Kiwis kick off America’s Cup trials
New Zealand earns 1st point; Italy protests
SAN FRANCISCO – With the Golden Gate Bridge looming to his right, Emirates Team New Zealand skipper Dean Barker hit the starting line and immediately got his 72-foot catamaran speeding across the tops of the waves on hydrofoils.
The America’s Cup challenger trials were underway on San Francisco Bay and the Kiwis were clearly in control.
At one point, the boys from Down Under hit 42.8 knots in their high-performance cat, or just more than 49 mph.
Of course, it helped that there was no opponent.

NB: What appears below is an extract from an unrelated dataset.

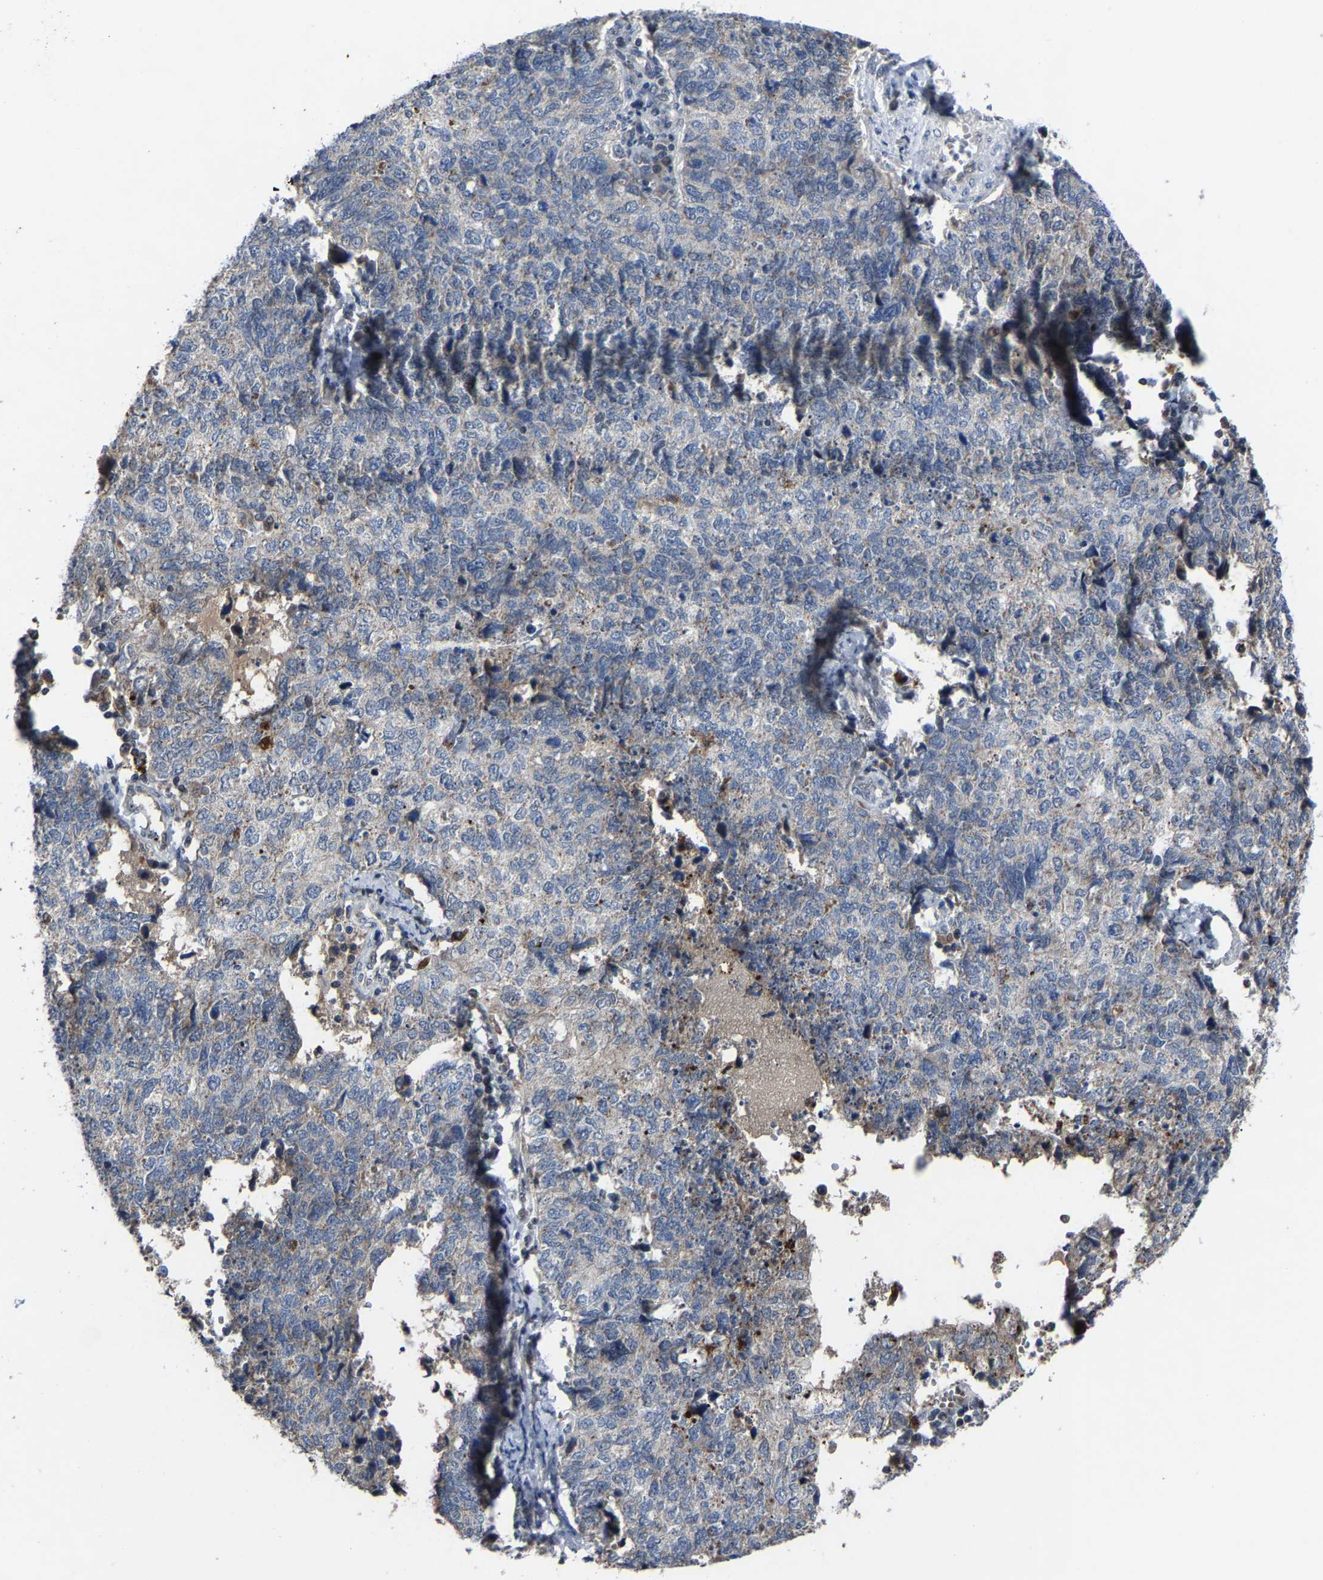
{"staining": {"intensity": "negative", "quantity": "none", "location": "none"}, "tissue": "cervical cancer", "cell_type": "Tumor cells", "image_type": "cancer", "snomed": [{"axis": "morphology", "description": "Squamous cell carcinoma, NOS"}, {"axis": "topography", "description": "Cervix"}], "caption": "DAB immunohistochemical staining of human cervical cancer (squamous cell carcinoma) shows no significant positivity in tumor cells.", "gene": "LSM8", "patient": {"sex": "female", "age": 63}}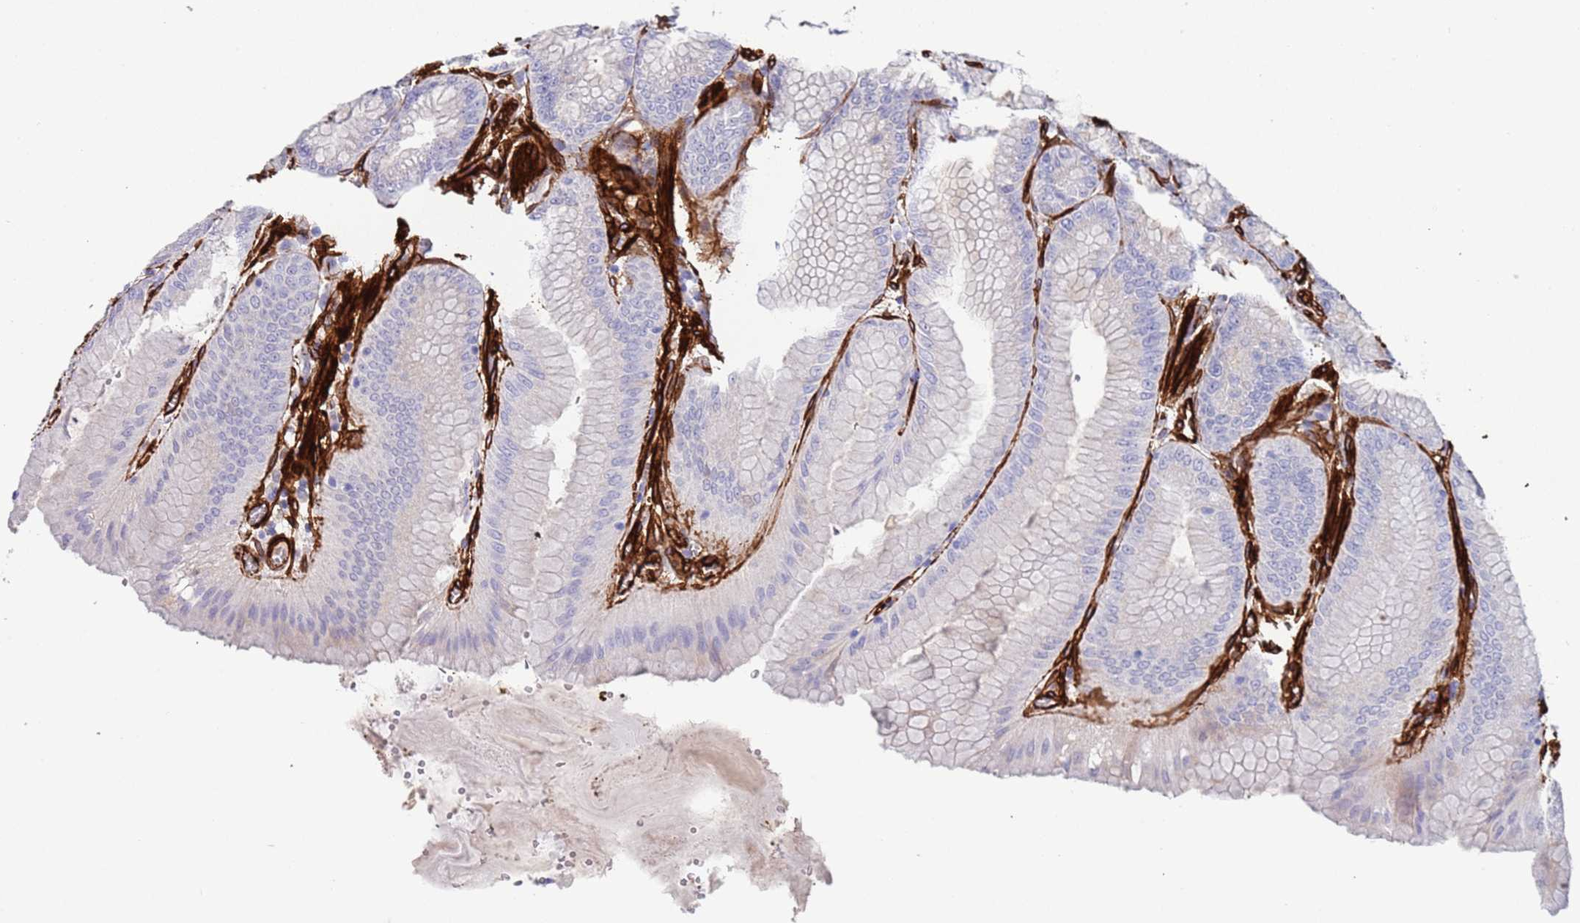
{"staining": {"intensity": "weak", "quantity": "<25%", "location": "cytoplasmic/membranous"}, "tissue": "stomach", "cell_type": "Glandular cells", "image_type": "normal", "snomed": [{"axis": "morphology", "description": "Normal tissue, NOS"}, {"axis": "topography", "description": "Stomach, lower"}], "caption": "Immunohistochemistry micrograph of unremarkable stomach stained for a protein (brown), which reveals no staining in glandular cells. The staining is performed using DAB brown chromogen with nuclei counter-stained in using hematoxylin.", "gene": "CAV2", "patient": {"sex": "male", "age": 71}}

Emirates Team New Zealand sailed alone around the course Sunday to collect the first point of the regatta. Their scheduled opponent, Italy’s Luna Rossa, boycotted, saying it won’t race until an international jury hears protests regarding rules changes made after Andrew “Bart” Simpson of Artemis Racing was killed in a capsize May 9.
Did it feel like a victory?
“No,” Barker said, “For us, it’s just another day of practice in terms of getting better for the knockout stages in August.”
While the Kiwis put on a show for spectators lining the shore, it was hardly what organizers had in mind after software tycoon Larry Ellison reclaimed the America’s Cup for the United States more than three years ago.
“I feel sorry for people coming down to watch to only see one boat sailing around,” Barker said. “People come down to see a contest and that’s what we should be putting on. We respect Luna Rossa’s decision not to sail. They’ve done it on their own decision, their own, merits, their own beliefs, but when you look at the shoreline, there were a lot of people there today, given it was just us sailing around alone. We need to make sure we give them something to watch.”
What needs to be done?
“We need another boat to turn up and go racing,” he said.
This is supposed to be the most eye-popping America’s Cup ever, with the sleek, space-age catamarans sailing three times the speed of the wind with a stunning backdrop of the Golden Gate Bridge, Alcatraz Island and the Transamerica pyramid.
It’s also the first time in the regatta’s 162-year history that it’s been contested inshore rather than miles out to sea.
But the contest for the oldest trophy in international sports has been bogging down since even before it started.
The accident that killed Simpson led regatta director Iain Murray to make 37 safety recommendations.